━━ PASSAGE SHOWN

Agriculture considered beneficial —VDT

The VDT’s first recent agriculture story started to connect the dots to building on local strengths to growing local knowledge-based jobs in Wiregrass Alley.

“Staff Writer” wrote for the VDT 14 November 2012, Valdosta-Lowndes: An agricultural heartland,

When the Valdosta Daily Times and its sister newspapers in Tifton, Thomasville, Cordele, Americus and Moultrie decided to launch an agriculture magazine in January 2011 to be distributed across South Georgia, it was unknown how it would be received.

Well, the first couple of issues were quarterly, and then due to overwhelming response and requests, it is now a bi-monthly publication going into its third year.

While Valdosta may not consider itself an agriculture community, we sometimes forget just how much acreage and economic benefit derives from the ag and forestry industries locally. With a farmgate value of $70 million and more than two thirds of our entire county taxable digest in agriculture and forestry use, Lowndes County remains dependent on this economic sector almost as much as the surrounding counties, which we consider far more rural than ours.

That’s great, and I congratulate the VDT. Their conclusion is also good as far as it goes, but it could go further:

The Times has stated it before and it bears repeating — agriculture and forestry are the industries which built the local economy and are its mainstays when other industries are down. Why not build on this segment and attract business and industry to the county and to the region which are complementary to this essential economic component?

South Georgia will not be the next Silicon Valley, but it already is the fruit, vegetable and timber basket for the Southeast. Let’s not overlook this key area as we look to diversify our industries for the future.

Indeed, let’s not try to be the next Silicon Valley, and lets stop using the straw man of pretending that any mention of Silicon Valley means we want to be Silicon Valley. The point of Silicon Valley is that there are aspects we can profitably examine, and of Solar Valley in Saginaw, Michigan, and of various other places that have successfully attracted or developed industries. The biggest point is that Silicon Valley got to be Silicon Valley by building on strengths already here. We don’t have Stanford, but we do have VSU (with its Harley Langdale Jr. College of Business Administration) and Wiregrass Tech and GMC; we even have an Industrial Authority, which has agriculture in its charter and, if I’m not mistaken, is now emphasizing growing local businesses.. We don’t have Intel, but we do have all the various agricultural firms the VDT mentioned. And we have South Georgia Medical Center and a cluster of medical firms, plus Moody Air Force Base. What can we build out of all that, and other local strengths?

━━━━
━━ SOURCE INFORMATION

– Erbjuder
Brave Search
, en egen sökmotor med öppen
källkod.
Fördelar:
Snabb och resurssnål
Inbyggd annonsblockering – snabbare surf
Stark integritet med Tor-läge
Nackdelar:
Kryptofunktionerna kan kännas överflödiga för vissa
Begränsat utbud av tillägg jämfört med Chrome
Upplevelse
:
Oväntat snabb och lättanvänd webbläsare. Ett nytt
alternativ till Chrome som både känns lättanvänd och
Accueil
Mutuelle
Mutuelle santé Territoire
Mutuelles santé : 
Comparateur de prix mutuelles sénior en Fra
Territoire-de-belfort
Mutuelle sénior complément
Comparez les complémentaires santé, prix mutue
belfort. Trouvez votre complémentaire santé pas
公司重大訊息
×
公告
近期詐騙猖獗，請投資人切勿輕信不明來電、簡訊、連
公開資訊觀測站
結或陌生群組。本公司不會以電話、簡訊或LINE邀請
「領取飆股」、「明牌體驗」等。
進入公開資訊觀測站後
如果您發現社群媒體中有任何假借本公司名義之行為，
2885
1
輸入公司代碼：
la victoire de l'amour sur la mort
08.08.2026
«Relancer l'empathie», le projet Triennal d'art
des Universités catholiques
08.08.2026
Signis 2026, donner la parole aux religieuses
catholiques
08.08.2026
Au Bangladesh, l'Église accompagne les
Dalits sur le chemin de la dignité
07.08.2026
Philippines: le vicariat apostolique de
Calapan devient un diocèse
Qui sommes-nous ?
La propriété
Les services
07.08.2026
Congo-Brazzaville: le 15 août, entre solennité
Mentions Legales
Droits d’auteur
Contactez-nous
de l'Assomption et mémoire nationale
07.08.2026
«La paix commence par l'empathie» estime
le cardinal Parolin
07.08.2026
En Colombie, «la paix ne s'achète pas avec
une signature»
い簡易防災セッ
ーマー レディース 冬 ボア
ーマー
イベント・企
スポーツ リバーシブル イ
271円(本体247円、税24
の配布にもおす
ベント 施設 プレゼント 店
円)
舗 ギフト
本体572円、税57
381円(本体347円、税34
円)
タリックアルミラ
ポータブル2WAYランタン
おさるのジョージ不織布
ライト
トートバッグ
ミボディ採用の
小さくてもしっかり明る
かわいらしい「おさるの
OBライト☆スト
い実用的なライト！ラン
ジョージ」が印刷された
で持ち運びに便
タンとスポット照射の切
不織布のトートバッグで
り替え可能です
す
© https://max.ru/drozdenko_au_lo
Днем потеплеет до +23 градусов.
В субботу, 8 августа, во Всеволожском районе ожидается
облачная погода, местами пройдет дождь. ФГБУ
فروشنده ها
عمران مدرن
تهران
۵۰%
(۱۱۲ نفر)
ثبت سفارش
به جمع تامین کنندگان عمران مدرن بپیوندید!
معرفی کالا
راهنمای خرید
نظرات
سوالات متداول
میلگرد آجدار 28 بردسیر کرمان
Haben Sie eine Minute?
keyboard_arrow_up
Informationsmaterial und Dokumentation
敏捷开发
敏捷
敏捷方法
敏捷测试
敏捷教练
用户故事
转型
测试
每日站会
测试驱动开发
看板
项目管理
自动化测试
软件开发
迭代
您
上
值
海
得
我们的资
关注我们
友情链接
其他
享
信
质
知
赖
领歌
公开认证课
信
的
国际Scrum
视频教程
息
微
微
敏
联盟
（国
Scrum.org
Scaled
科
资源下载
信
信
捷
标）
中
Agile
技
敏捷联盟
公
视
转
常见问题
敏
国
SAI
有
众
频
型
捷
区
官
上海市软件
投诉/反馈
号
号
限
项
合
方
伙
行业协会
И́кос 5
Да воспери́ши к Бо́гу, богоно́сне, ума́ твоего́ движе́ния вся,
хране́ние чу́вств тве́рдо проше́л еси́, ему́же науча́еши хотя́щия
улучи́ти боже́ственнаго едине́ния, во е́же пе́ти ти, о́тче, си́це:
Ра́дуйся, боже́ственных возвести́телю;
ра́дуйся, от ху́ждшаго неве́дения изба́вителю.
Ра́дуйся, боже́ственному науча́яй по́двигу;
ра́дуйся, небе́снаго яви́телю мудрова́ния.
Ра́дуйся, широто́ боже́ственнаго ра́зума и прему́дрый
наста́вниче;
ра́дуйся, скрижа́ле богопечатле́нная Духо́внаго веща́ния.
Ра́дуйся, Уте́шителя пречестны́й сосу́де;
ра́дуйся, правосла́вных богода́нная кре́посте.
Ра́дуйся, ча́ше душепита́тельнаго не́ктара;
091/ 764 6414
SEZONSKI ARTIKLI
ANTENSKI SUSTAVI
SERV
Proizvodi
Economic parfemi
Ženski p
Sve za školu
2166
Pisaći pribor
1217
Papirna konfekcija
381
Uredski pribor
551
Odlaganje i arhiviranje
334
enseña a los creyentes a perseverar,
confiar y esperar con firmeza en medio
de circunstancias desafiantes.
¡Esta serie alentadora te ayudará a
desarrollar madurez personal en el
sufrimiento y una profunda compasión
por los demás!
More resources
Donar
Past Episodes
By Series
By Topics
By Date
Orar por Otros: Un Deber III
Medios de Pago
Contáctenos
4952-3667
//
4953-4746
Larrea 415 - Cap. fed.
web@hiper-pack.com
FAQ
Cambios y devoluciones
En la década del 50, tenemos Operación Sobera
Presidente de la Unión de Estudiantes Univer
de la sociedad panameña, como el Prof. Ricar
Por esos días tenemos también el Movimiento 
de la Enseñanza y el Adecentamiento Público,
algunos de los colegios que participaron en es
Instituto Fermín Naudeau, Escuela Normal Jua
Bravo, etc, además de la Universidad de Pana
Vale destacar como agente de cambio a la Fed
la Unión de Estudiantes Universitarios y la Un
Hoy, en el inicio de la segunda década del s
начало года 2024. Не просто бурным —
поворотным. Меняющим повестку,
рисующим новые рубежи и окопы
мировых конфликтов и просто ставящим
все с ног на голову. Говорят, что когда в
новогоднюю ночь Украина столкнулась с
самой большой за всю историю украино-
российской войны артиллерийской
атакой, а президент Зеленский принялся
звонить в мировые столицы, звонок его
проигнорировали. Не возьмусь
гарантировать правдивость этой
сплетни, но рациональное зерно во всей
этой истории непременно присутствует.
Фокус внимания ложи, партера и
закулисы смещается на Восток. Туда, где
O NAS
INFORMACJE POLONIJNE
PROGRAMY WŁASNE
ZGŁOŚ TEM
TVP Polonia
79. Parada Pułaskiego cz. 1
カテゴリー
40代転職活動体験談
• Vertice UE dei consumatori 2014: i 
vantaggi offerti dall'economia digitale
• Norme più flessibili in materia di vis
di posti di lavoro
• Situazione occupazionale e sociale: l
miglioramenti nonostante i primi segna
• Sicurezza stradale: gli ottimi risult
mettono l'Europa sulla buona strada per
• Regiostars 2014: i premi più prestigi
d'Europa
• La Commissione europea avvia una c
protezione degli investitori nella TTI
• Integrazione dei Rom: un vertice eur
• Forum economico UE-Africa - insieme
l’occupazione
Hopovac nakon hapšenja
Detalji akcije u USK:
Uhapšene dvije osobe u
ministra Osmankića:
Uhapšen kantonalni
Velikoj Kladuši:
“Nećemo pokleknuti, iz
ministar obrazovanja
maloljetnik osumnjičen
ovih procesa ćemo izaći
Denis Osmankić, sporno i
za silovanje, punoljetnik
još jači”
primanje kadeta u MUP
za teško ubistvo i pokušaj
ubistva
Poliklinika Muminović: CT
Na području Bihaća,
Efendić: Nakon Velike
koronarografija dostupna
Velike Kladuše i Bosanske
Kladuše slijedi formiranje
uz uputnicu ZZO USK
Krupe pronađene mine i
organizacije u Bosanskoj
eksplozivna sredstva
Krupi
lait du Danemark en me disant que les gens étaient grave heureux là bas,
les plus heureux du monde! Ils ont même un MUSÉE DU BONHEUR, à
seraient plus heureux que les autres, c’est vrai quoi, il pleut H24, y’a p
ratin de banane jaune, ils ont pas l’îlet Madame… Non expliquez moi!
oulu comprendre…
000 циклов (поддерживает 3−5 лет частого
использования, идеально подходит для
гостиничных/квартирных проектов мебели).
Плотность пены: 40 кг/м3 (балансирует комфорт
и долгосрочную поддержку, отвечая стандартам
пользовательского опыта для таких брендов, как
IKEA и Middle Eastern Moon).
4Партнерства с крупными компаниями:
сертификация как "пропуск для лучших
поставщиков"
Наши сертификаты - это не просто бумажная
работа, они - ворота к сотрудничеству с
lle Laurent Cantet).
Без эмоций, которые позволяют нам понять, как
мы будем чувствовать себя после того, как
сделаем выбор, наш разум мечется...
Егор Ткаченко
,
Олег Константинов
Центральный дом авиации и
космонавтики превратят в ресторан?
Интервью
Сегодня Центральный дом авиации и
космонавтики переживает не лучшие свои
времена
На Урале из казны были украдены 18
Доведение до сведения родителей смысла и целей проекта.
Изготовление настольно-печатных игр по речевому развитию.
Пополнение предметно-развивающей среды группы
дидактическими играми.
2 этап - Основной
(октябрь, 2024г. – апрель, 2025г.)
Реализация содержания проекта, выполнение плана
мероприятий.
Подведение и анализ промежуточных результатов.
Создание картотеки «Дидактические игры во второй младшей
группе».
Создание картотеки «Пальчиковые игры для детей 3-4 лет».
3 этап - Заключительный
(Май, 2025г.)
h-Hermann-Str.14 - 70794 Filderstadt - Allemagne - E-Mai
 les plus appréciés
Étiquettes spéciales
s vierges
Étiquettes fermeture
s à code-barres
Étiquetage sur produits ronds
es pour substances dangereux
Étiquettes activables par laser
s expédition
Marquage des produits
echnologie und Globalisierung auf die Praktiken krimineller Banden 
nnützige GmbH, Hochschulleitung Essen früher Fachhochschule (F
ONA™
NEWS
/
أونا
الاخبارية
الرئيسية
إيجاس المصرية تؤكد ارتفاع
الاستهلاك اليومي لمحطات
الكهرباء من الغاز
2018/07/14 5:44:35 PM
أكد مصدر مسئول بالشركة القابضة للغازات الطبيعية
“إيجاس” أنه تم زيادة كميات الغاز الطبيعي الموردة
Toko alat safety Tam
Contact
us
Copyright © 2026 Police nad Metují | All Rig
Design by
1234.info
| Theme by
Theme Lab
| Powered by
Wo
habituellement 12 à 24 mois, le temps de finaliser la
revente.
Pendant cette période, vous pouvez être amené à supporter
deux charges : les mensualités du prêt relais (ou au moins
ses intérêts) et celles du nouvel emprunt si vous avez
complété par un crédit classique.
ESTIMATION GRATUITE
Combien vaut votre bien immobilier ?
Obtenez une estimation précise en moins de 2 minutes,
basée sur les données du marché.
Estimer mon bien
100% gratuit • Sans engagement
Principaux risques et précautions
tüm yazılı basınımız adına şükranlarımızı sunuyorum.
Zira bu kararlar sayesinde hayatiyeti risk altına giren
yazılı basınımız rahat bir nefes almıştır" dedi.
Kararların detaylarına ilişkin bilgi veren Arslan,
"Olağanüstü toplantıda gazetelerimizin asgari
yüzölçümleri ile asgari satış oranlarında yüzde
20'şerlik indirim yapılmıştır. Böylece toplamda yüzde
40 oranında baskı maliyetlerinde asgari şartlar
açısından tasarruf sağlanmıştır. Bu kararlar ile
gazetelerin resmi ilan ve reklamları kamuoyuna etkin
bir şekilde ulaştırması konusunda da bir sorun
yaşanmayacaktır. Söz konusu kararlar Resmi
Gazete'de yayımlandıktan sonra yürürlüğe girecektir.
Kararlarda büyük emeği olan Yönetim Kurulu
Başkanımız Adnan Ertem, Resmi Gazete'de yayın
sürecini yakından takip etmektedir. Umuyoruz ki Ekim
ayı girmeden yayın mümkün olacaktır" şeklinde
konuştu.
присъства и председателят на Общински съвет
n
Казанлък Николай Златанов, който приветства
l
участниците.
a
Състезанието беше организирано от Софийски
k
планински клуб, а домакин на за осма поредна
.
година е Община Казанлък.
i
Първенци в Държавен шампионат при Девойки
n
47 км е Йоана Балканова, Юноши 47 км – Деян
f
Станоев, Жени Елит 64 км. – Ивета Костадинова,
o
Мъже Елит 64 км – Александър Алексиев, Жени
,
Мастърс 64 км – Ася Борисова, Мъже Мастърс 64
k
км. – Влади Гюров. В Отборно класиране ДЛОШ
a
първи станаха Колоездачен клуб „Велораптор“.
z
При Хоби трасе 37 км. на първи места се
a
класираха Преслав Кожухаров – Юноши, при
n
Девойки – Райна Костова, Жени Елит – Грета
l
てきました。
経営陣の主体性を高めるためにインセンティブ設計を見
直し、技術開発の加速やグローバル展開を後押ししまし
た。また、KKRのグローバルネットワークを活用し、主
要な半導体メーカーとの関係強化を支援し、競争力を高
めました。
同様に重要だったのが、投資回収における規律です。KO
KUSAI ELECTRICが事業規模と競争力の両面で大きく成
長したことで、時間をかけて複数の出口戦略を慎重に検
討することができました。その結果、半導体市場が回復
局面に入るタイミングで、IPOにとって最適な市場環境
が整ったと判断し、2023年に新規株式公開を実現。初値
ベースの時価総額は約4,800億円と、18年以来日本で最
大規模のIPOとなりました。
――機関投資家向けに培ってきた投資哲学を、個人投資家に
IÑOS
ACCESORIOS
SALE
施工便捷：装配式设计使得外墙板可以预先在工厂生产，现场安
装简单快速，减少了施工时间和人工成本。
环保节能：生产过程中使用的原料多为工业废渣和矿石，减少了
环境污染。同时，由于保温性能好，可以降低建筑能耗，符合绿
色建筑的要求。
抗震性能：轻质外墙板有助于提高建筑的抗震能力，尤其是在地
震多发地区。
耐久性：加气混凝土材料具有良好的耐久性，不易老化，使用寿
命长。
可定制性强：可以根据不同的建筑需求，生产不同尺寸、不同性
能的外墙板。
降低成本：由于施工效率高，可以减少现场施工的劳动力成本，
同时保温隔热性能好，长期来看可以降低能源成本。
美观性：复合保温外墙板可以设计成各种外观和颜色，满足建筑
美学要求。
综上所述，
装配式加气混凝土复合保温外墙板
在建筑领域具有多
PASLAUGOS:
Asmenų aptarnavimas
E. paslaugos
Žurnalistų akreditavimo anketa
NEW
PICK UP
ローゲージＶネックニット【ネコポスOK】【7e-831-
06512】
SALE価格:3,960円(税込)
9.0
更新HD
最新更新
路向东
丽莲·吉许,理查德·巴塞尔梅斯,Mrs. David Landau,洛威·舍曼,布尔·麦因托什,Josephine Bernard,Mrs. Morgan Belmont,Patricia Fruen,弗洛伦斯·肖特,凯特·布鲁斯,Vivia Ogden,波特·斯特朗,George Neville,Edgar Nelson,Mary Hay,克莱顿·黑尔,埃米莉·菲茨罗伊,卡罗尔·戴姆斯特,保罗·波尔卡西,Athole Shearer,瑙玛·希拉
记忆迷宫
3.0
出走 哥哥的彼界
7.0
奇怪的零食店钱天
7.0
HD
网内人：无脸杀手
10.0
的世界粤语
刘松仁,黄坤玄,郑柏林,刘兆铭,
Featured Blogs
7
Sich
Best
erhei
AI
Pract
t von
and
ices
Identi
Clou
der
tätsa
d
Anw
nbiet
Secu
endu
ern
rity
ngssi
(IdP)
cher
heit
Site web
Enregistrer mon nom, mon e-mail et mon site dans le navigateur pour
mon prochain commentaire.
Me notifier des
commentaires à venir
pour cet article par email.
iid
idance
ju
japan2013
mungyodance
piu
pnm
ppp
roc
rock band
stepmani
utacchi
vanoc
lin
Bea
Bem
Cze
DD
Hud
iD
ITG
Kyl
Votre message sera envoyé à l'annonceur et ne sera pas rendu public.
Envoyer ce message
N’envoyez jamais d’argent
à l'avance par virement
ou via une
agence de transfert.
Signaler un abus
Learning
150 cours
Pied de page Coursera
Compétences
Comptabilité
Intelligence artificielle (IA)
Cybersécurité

━━━━

→ WHAT TO DO
Return the agriculture passage verbatim, everything from "When the Valdosta" down to "rural than ours.".

→ FINISHED TASK
When the Valdosta Daily Times and its sister newspapers in Tifton, Thomasville, Cordele, Americus and Moultrie decided to launch an agriculture magazine in January 2011 to be distributed across South Georgia, it was unknown how it would be received.

Well, the first couple of issues were quarterly, and then due to overwhelming response and requests, it is now a bi-monthly publication going into its third year.

While Valdosta may not consider itself an agriculture community, we sometimes forget just how much acreage and economic benefit derives from the ag and forestry industries locally. With a farmgate value of $70 million and more than two thirds of our entire county taxable digest in agriculture and forestry use, Lowndes County remains dependent on this economic sector almost as much as the surrounding counties, which we consider far more rural than ours.